▶ **Request**: Once you find the line below that has "des écoliers du", output it and every line after it exactly, stopping after the line that has "Profesoras de la University of Maribor", with no pictures.

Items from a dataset
----

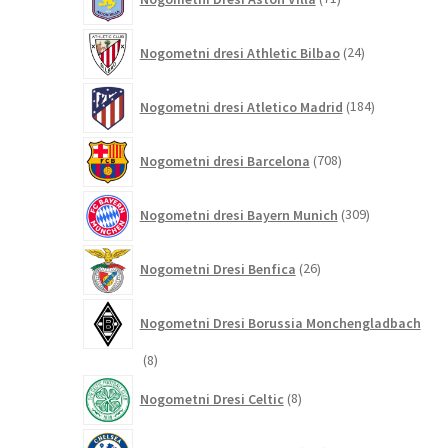
izdelkov
24
Nogometni dresi Athletic Bilbao
24
izdelkov
184
Nogometni dresi Atletico Madrid
184
izdelkov
708
Nogometni dresi Barcelona
708
izdelkov
309
Nogometni dresi Bayern Munich
309
izdelkov
26
Nogometni Dresi Benfica
26
izdelkov
Nogometni Dresi Borussia Monchengladbach
8
8
izdelkov
8
Nogometni Dresi Celtic
8
izdelkov
349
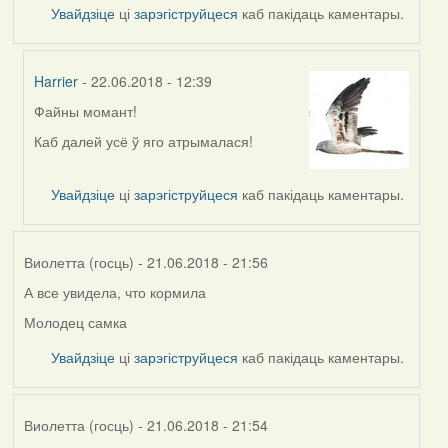
Увайдзіце
ці
зарэгіструйцеся
каб пакідаць каментары.
Harrier
- 22.06.2018 - 12:39
Файны момант!
In
reply
Каб далей усё ў яго атрымалася!
to
by
Увайдзіце
ці
зарэгіструйцеся
каб пакідаць каментары.
Feather
Виолетта (госць)
- 21.06.2018 - 21:56
А все увидела, что кормила
Молодец самка
Увайдзіце
ці
зарэгіструйцеся
каб пакідаць каментары.
Виолетта (госць)
- 21.06.2018 - 21:54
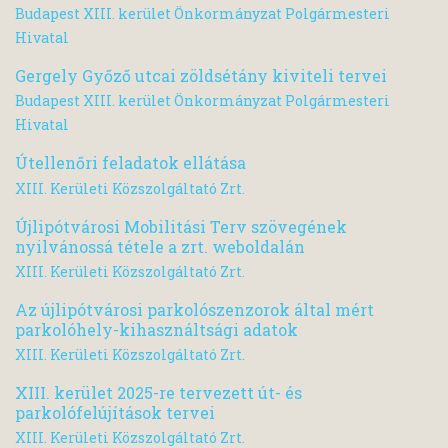
Budapest XIII. kerület Önkormányzat Polgármesteri
Hivatal
Gergely Győző utcai zöldsétány kiviteli tervei
Budapest XIII. kerület Önkormányzat Polgármesteri
Hivatal
Útellenőri feladatok ellátása
XIII. Kerületi Közszolgáltató Zrt.
Újlipótvárosi Mobilitási Terv szövegének
nyilvánossá tétele a zrt. weboldalán
XIII. Kerületi Közszolgáltató Zrt.
Az újlipótvárosi parkolószenzorok által mért
parkolóhely-kihasználtsági adatok
XIII. Kerületi Közszolgáltató Zrt.
XIII. kerület 2025-re tervezett út- és
parkolófelújítások tervei
XIII. Kerületi Közszolgáltató Zrt.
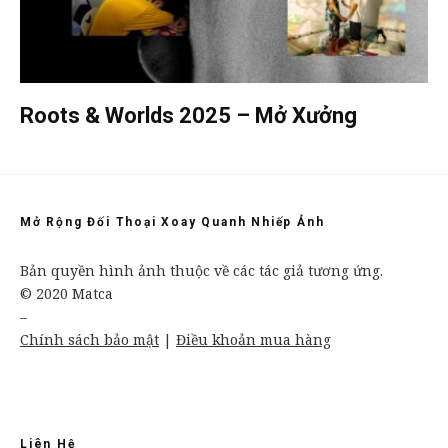
Roots & Worlds 2025 – Mở Xưởng
Mở Rộng Đối Thoại Xoay Quanh Nhiếp Ảnh
Bản quyền hình ảnh thuộc về các tác giả tương ứng.
© 2020 Matca
–
Chính sách bảo mật
|
Điều khoản mua hàng
Liên Hệ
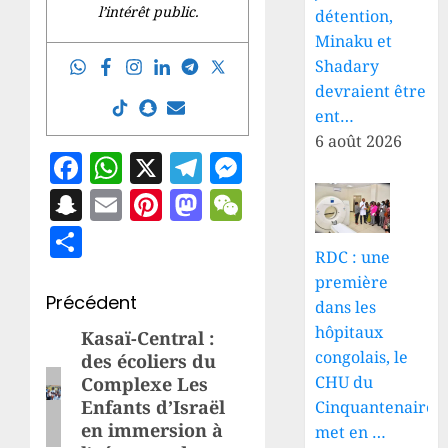
l’intérêt public.
détention,
Minaku et
Shadary
devraient être
ent…
6 août 2026
Facebook
WhatsApp
X
Telegram
Messenger
Snapchat
Email
Pinterest
Mastodon
WeChat
Partager
RDC : une
première
Navigation
Précédent
dans les
hôpitaux
d’article
Kasaï-Central :
Article
congolais, le
des écoliers du
précédent:
CHU du
Complexe Les
Enfants d’Israël
Cinquantenaire
en immersion à
met en …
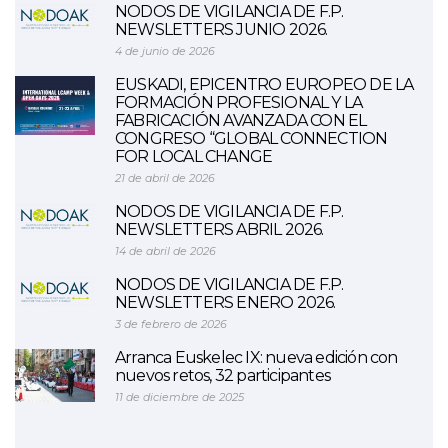
NODOS DE VIGILANCIA DE F.P.
NEWSLETTERS JUNIO 2026.
4 de junio de 2026
EUSKADI, EPICENTRO EUROPEO DE LA
FORMACIÓN PROFESIONAL Y LA
FABRICACIÓN AVANZADA CON EL
CONGRESO “GLOBAL CONNECTION
FOR LOCAL CHANGE
21 de abril de 2026
NODOS DE VIGILANCIA DE F.P.
NEWSLETTERS ABRIL 2026.
14 de abril de 2026
NODOS DE VIGILANCIA DE F.P.
NEWSLETTERS ENERO 2026.
3 de febrero de 2026
Arranca Euskelec IX: nueva edición con
nuevos retos, 32 participantes
11 de diciembre de 2025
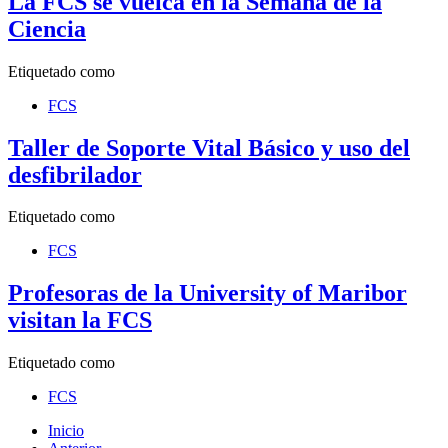
La FCS se vuelca en la Semana de la
Ciencia
Etiquetado como
FCS
Taller de Soporte Vital Básico y uso del
desfibrilador
Etiquetado como
FCS
Profesoras de la University of Maribor
visitan la FCS
Etiquetado como
FCS
Inicio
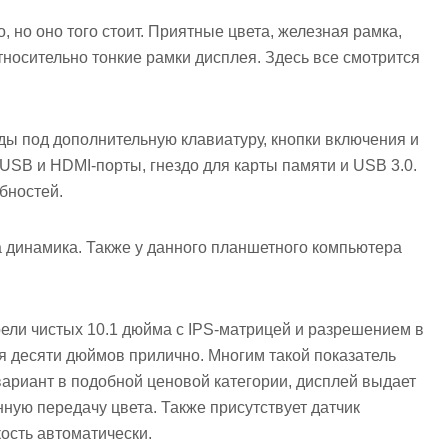
, но оно того стоит. Приятные цвета, железная рамка,
тносительно тонкие рамки дисплея. Здесь все смотрится
оды под дополнительную клавиатуру, кнопки включения и
ro USB и HDMI-порты, гнездо для карты памяти и USB 3.0.
бностей.
а динамика. Также у данного планшетного компьютера
рели чистых 10.1 дюйма с IPS-матрицей и разрешением в
ля десяти дюймов прилично. Многим такой показатель
вариант в подобной ценовой категории, дисплей выдает
ную передачу цвета. Также присутствует датчик
ость автоматически.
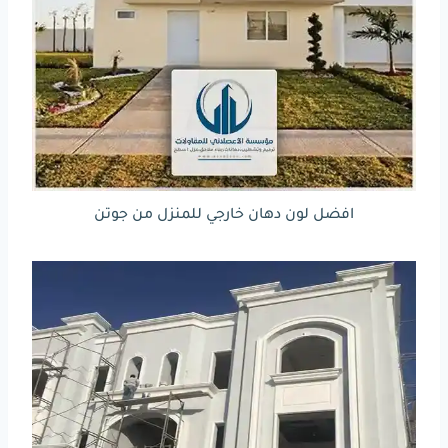
افضل لون دهان خارجي للمنزل من جوتن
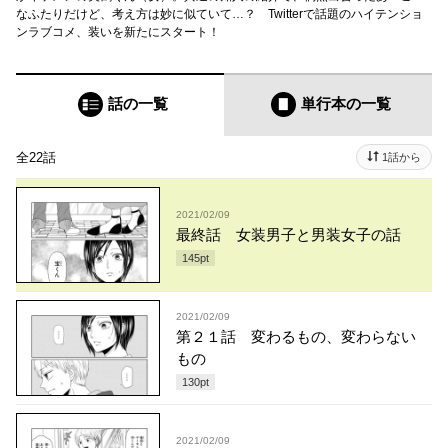
なふたりだけど、考え方は妙に似ていて…？ Twitterで話題のハイテンショ
ンラブコメ、装いを新たにスタート！
話の一覧
単行本
の一覧
全22話
1話から
2021/02/09
最終話 女装男子と男装女子の話
145
pt
2021/02/09
第２１話 変わるもの、変わらない
もの
130
pt
2021/02/09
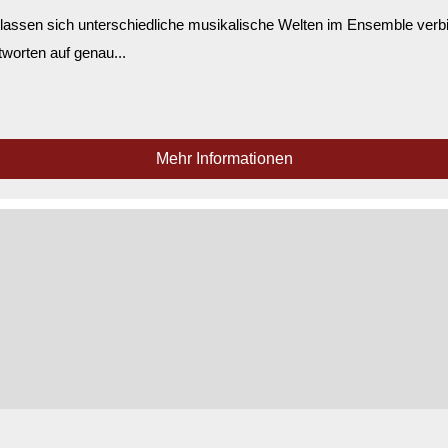
assen sich unterschiedliche musikalische Welten im Ensemble verbind
worten auf genau...
Mehr Informationen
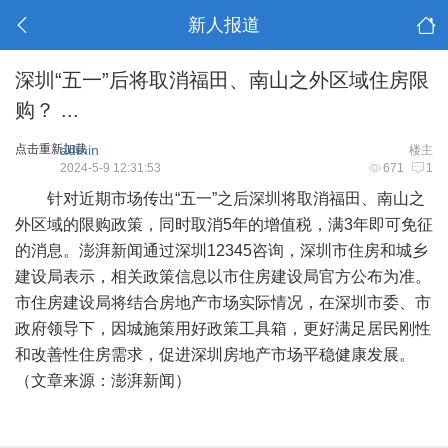
新人报道
深圳“五一”后将取消福田、南山之外区域住房限
购？ ...
点击重新加载
admin
楼主
2024-5-9 12:31:53
671
1
针对近期市场传出“五一”之后深圳将取消福田、南山之
外区域的限购政策，同时取消5年的增值税，满3年即可免征
的消息。澎湃新闻通过深圳12345咨询，深圳市住房和城乡
建设局表示，相关政策信息以市住房建设局官方公布为准。
市住房建设局将结合房地产市场实际情况，在深圳市委、市
政府领导下，因城施策用好政策工具箱，更好满足居民刚性
和改善性住房需求，促进深圳房地产市场平稳健康发展。
（文章来源：澎湃新闻）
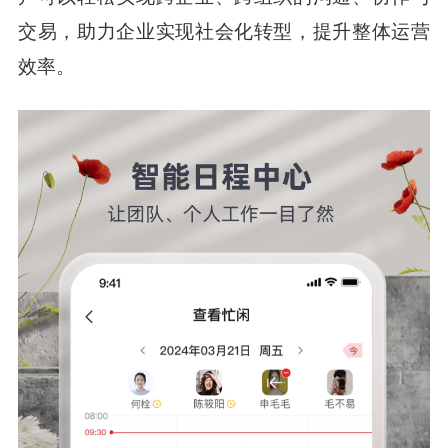
交易，助力企业实现社会化转型，提升整体运营
效率。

----

▶ **Task answer**:
des écoliers du
précédent:
CHU du
Complexe Les
Enfants d’Israël
Cinquantenaire
en immersion à
met en …
NODOS DE VIGILANCIA DE F.P.
NEWSLETTERS JUNIO 2026.
4 de junio de 2026
EUSKADI, EPICENTRO EUROPEO DE LA
FORMACIÓN PROFESIONAL Y LA
FABRICACIÓN AVANZADA CON EL
CONGRESO “GLOBAL CONNECTION
FOR LOCAL CHANGE
21 de abril de 2026
NODOS DE VIGILANCIA DE F.P.
NEWSLETTERS ABRIL 2026.
14 de abril de 2026
NODOS DE VIGILANCIA DE F.P.
NEWSLETTERS ENERO 2026.
3 de febrero de 2026
Arranca Euskelec IX: nueva edición con
nuevos retos, 32 participantes
11 de diciembre de 2025
La FCS se vuelca en la Semana de la
Ciencia
Etiquetado como
FCS
Taller de Soporte Vital Básico y uso del
desfibrilador
Etiquetado como
FCS
Profesoras de la University of Maribor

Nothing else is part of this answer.